M. Bayard s'exprime au sujet des fêtes bruyantes qui durent jusqu'à 2 h. du matin. L'unique mariage a été fêté le 21 juillet dernier. Il réunissait une centaine de personnes et comme il a plu, il a dû les faire rentrer à l'intérieur. Les anniversaires ne réunissent qu'une dizaine de personnes, qu'il place à l'intérieur à cause des risques de mauvais temps. Il estime que la vie de « L'Eléphant », qui reste ouvert et allumé tard dans la nuit, diminue le nombre d'agressions. Il n'a jamais eu de problème avec un autre établissement qu'il possède aux Pâquis, dont la vie de quartier est différente. Il pense que toute l'affaire provient de la malveillance de M. Beux, mécontent de la résiliation de son bail et qui a monté les gens du quartier en exacerbant leurs sentiments racistes contre les homosexuels et les asiatiques, car ce sont des gens différents d'eux.

A la suite des auditions, certains commissaires admettent que les pétitionnaires ont eu une attitude extrémiste inadmissible, mais un commissaire revient sur la remarque de M. Bayard qui dit n'avoir en aucun problème aux Pâquis.

Le cas de « L'Eléphant » est tout différent. C'est un établissement récent qui s'est installé dans une rue tranquille et qui en a considérablement modifié le caractère auquel les habitants étaient habitués et attachés. Le commissaire se montre sensible à ce problème et comprend le mécontentement des pétitionnaires.

La majorité de la commission se montre néanmoins plus favorable aux arguments de MM. Bayard et Magerl qu'à ceux des pétitionnaires et vous recommande donc, Mesdames et Messieurs les député-e-s, le dépôt de cette pétition sur le bureau du Grand Conseil par 10 oui (1 AdG, 2 DC, 1 L, 1 R, 3 S, 2 Ve), sans opposition et avec une abstention (R).

Débat

M. Jean-François Courvoisier (S), rapporteur. Il y a eu des plaintes contre les squatters de la Tour et leur squat a été évacué. Ce problème n'existe donc pas.

Par ailleurs, lors de la dernière séance, les pétitionnaires m'ont remis une lettre adressée à la présidence... Je ne savais pas si c'était la présidence de la commission ou celle du Grand Conseil. Je l'ai donc donnée à mon ami, président de la commission, M. Hubert Dethurens, qui m'a dit que cette lettre n'avait aucune importance, puisqu'elle ne faisait que redire ce qui avait déjà été dit en commission. Et, vous avez pu le constater, nous avons de nouveau reçu une lettre disant qu'ils regrettaient que nous donnions davantage d'importance aux propos des autres personnes qu'aux leurs...
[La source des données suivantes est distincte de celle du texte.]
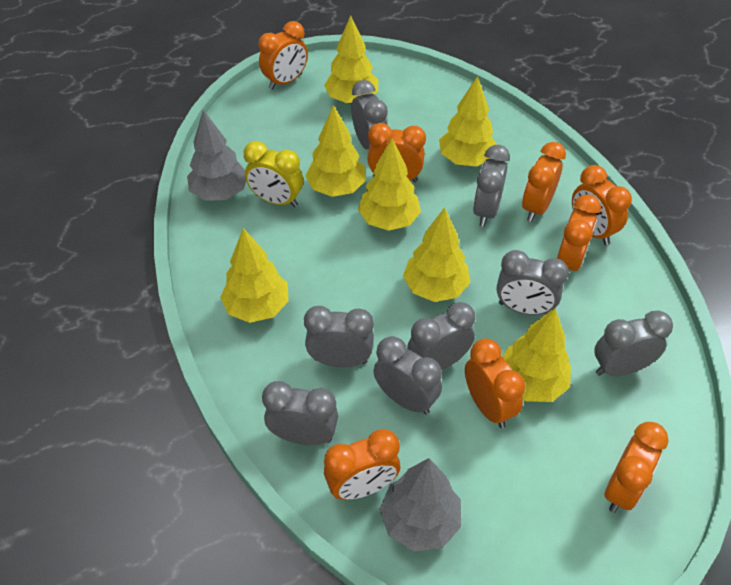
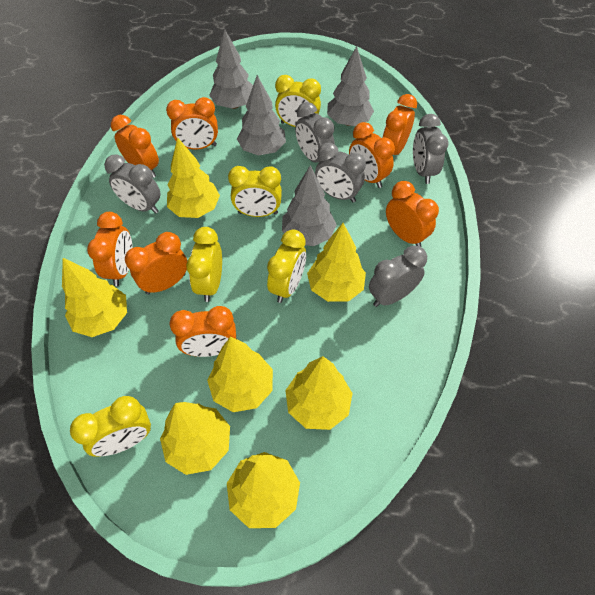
grey clock: 8 -> 5
grey tree: 2 -> 4
yellow clock: 1 -> 5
Cette lettre ne comporte aucun nouvel élément, mais je l'ai tout de même remise, par acquit de conscience, à Mme Reusse-Decrey qui a trouvé qu'il fallait éviter de lire les lettres en séance pour ne pas prolonger inutilement les séances. 

La présidente. Monsieur le député, cette lettre a en effet été mise dans la correspondance, de manière que chacun puisse en prendre connaissance.

Mises aux voix, les conclusions de la commission des pétitions (dépôt de la pétition sur le bureau du Grand Conseil à titre de renseignement) sont adoptées.